Alors que le Sénat s’apprête à examiner à partir du 30 mars en première lecture le projet de loi séparatisme, les représentants des trois églises du christianisme viennent de publier une tribune inédite dans « le Figaro » dans laquelle ils s’inquiètent pour leur liberté.
Face à une inquiétude commune grandissante qu’est le projet de loi séparatisme, les représentants des trois églises du christianisme ont uni leurs voix.
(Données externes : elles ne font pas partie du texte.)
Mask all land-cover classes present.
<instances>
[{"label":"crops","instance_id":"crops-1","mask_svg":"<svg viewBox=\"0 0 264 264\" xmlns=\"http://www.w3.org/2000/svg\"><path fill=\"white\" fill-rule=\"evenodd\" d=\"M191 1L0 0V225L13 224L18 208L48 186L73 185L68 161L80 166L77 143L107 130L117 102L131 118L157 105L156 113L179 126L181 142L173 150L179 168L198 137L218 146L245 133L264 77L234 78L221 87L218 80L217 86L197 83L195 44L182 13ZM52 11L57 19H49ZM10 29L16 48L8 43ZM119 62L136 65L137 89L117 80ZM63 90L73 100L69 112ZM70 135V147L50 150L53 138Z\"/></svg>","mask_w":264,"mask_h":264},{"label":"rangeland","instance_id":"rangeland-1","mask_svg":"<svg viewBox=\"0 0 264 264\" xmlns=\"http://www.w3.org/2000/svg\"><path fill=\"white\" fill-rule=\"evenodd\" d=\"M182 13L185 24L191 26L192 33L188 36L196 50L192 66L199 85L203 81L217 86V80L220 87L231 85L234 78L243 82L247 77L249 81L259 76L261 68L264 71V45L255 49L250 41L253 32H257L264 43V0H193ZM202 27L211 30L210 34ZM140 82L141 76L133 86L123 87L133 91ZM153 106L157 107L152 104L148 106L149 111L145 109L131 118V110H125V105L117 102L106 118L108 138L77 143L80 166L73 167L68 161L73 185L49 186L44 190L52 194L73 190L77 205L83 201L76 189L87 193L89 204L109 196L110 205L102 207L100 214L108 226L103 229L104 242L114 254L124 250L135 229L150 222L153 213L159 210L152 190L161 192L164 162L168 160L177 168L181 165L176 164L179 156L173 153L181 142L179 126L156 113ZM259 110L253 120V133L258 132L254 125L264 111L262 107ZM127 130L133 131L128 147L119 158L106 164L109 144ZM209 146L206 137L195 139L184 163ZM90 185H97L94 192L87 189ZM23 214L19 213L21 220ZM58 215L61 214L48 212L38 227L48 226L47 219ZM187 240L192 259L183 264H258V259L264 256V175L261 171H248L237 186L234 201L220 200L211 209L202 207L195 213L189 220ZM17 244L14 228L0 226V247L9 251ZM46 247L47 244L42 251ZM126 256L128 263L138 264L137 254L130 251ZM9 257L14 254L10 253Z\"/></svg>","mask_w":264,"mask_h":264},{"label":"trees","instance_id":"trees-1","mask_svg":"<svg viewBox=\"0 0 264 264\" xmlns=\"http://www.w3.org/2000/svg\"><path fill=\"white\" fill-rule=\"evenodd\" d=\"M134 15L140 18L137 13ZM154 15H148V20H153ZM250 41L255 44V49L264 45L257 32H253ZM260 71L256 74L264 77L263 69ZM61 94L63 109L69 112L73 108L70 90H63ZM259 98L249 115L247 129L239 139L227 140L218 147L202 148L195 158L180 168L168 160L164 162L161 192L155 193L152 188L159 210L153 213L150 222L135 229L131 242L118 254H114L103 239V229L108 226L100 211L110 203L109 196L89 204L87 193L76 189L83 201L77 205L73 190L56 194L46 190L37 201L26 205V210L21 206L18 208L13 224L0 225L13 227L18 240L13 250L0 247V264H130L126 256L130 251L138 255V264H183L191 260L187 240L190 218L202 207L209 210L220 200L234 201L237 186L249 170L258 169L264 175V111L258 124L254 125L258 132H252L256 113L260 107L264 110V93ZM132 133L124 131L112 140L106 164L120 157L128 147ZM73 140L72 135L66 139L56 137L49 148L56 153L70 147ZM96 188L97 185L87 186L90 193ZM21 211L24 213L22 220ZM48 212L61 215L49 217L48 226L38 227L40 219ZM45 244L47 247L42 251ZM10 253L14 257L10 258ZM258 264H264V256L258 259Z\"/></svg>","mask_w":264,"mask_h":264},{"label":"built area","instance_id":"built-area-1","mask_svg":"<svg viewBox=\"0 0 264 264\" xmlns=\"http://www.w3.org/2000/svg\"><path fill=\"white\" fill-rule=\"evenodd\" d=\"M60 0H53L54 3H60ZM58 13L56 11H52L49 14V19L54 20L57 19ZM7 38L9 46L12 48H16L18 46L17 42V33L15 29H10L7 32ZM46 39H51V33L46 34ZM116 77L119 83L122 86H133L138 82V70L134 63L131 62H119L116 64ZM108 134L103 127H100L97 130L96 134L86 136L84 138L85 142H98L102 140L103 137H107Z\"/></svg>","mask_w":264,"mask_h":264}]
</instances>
Dans une tribune publiée mardi 9 mars dans Le Figaro, le pasteur François Clavairoly, président de la Fédération protestante de France, Mgr Éric de Moulins-Beaufort, président de la Conférence des évêques de France (CEF) et le Métropolite Emmanuel Adamakis, du Patriarcat œcuménique en France, estiment que s’il est nécessaire de lutter contre les « séparatismes », il faut le faire en respectant la logique de la loi de séparation. Ils s’inquiètent notamment de l’ampleur de la modification de la loi de 1905 que prévoit ce projet de loi.
D’une loi qui énonce les conditions de la liberté et laisse cette liberté s’exercer, on fait une loi de contraintes et de contrôles multipliés.
« Responsables orthodoxe, protestant et catholique, nous affirmons notre attachement à l’ambition et à la promesse de la République », assurent ainsi les trois représentants. « A travers les heurs et les malheurs de l’histoire, cette ambition et cette promesse ont permis à notre pays d’unir des hommes et des femmes extraordinairement divers ». Avec le projet de loi séparatisme, « d’une loi qui énonce les conditions de la liberté et laisse cette liberté s’exercer, on fait une loi de contraintes et de contrôles multipliés », dénoncent-ils. Et de citer : « contrôle systématique par le préfet tous les cinq ans de la qualité cultuelle, contrôle redoublé des activités et des propos tenus au-delà de celui qui s’exerce dans les autres secteurs de la vie associative, […] redoublement de l’engagement républicain de quiconque voudra mener une activité avec l’aide de subventions publiques ».
Pour les trois représentants, par la logique interne du texte, quoi qu’il en soit des intentions, « ce projet de loi risque de porter atteinte aux libertés fondamentales que sont la liberté de culte, d’association, d’enseignement et même à la liberté d’opinion malmenée déjà par une police de la pensée qui s’installe de plus en plus dans l’espace commun », assurent-ils. « Tournant le dos à la séparation, l’État en vient à s’immiscer dans la qualification de ce qui est cultuel et dans son fonctionnement. Les pouvoirs publics disposent déjà des moyens de poursuivre, de dissoudre, de fermer ; ils n’ont pas besoin pour ce faire d’en revenir finalement à un contrôle de type concordataire ».